Another fall event, “Apple Crunch Day” caused quite a buzz regionally and beyond. In fact, “there may have been more Michigan apples eaten than on any other day in history,” said Lively, who estimated more than 74,000 children and adults registered online for Apple Crunch Day.
Involvement with schools is part of CCF’s work with the Michigan Good Food Charter (michiganfood.org), which presents a vision for Michigan’s food and agriculture system. One of its goals: By 2020, Michigan institutions will source 20 percent of their food products from Michigan growers, producers and processors.
This requires supporting companies like CCF to get involved at the activist level, Smith said.
“While working on the business, we also have to get involved on a policy level or we’ll see interests not aligned with others that would stifle our growth,” said Smith, adding that the company also works closely with the Michigan Land Use Institute, which also fosters involvement on the national level.
“This is a much bigger animal than CCF delivering local food,” he said.
One barrier it is has broken down is related to food safety.
“Food safety is paramount here,” said Smith of CCF, which is third party certified. “Food from us is probably safer than anything else.”
Yet the local food mantra is something that needs to be constantly repeated, said CCF Sales Manager Stephanie Pierce.

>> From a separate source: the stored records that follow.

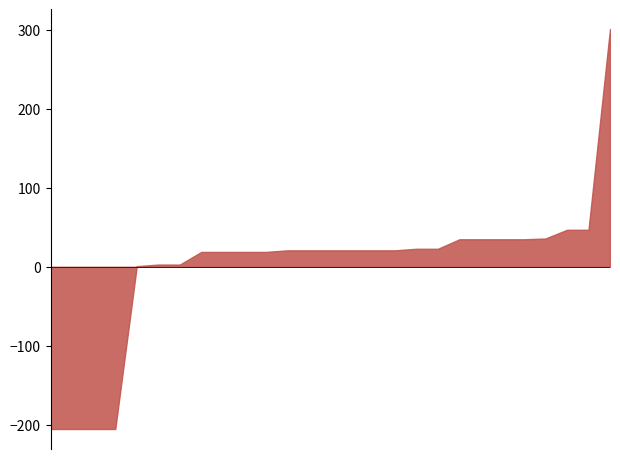

What is the greatest value displayed?

300.8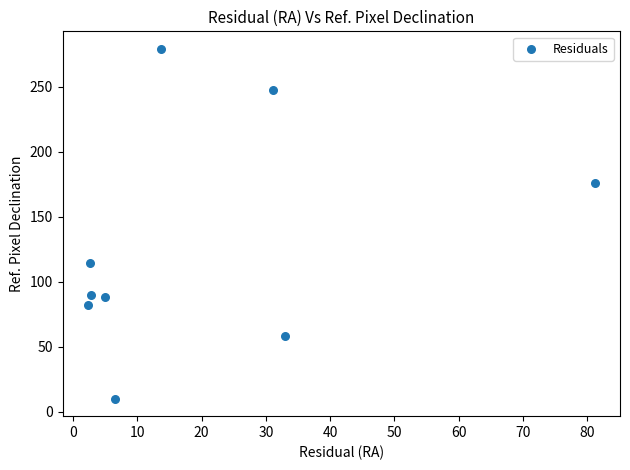

What is the average Y value?

127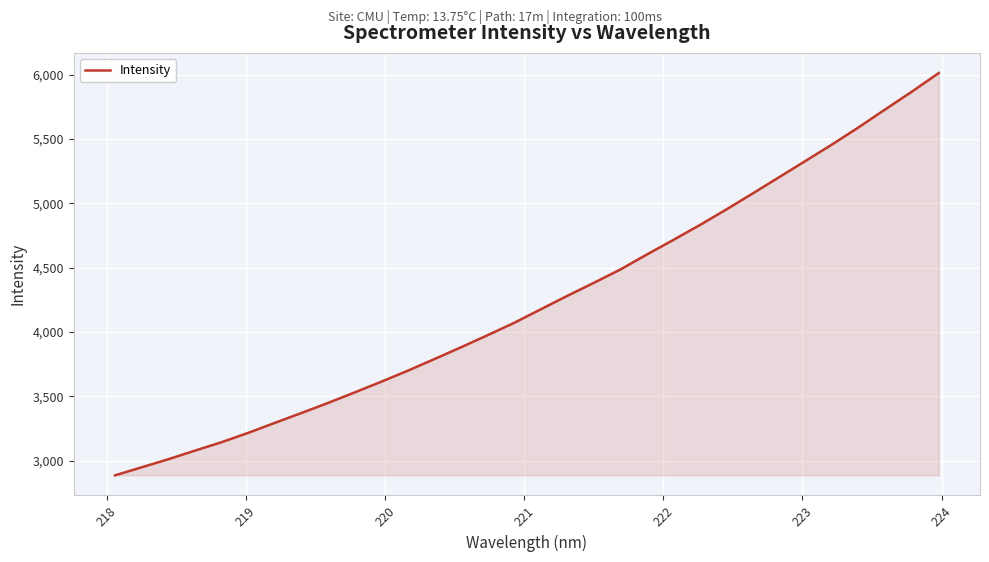

What is the smallest value displayed?

2886.5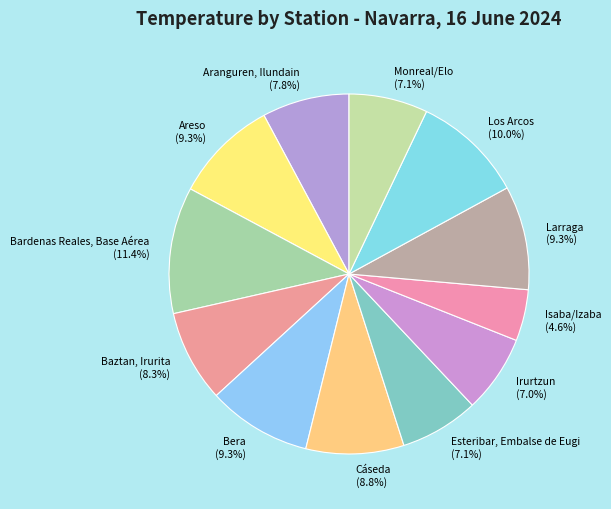

Count the number of slices in the pie.

12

“We’ve become ambassadors for why people should care, why they should spend the money, justify the importance,” Pierce said. “We make the case every day, over and over, all the time.”
So with a second major move in less than five years, rapid growth and its first acquisitions, where do the growing pains hit the hardest?
“The two biggest challenges in any business are you’re either volatile or you’re shrinking,” said Smith. “We’re volatile in our explosive growth. We have to pour money back into our operations, so we’re not just ‘eating our own’ on the way. That’s the balancing act.”
Controlling growth and matching supply with demand remain the two biggest tests.
“Right now demand is still exceeding supply,” Smith said. “The vendors, the customers…they all want more! We are the monkeys in the middle with giant smiles on our faces.”
Cherry Capital Foods’ Owner JT “Chip” Hoagland: In His Words
I do not involve myself in the day-to-day operations. That’s not my forte. I see my role as long-term vision, arranging financing, putting the pieces of the puzzle together, finding other components to bring into the project.
Although I keep “second guessing” or reevaluating our business, local is here to stay. You can buy organic from China, but you cannot buy local from China.
Michigan is second only to California in variety of agricultural products...and we have water.
Hiring Evan – I would not have taken over if I weren’t able to hire him to help manage.
Skeptical customers who don’t recognize value in buying local, either nutritionally or keeping funds close to home.
We have several more years of rapid growth ahead of us. We’ll stay local to local, but hopefully can begin “exporting” local products to a wider market, maybe the Great Lakes region.
Not to take over the world, not to be a “giant corporation,” but to achieve critical mass, sufficient to bring business to our suppliers, slowly lower costs and share savings with our customers.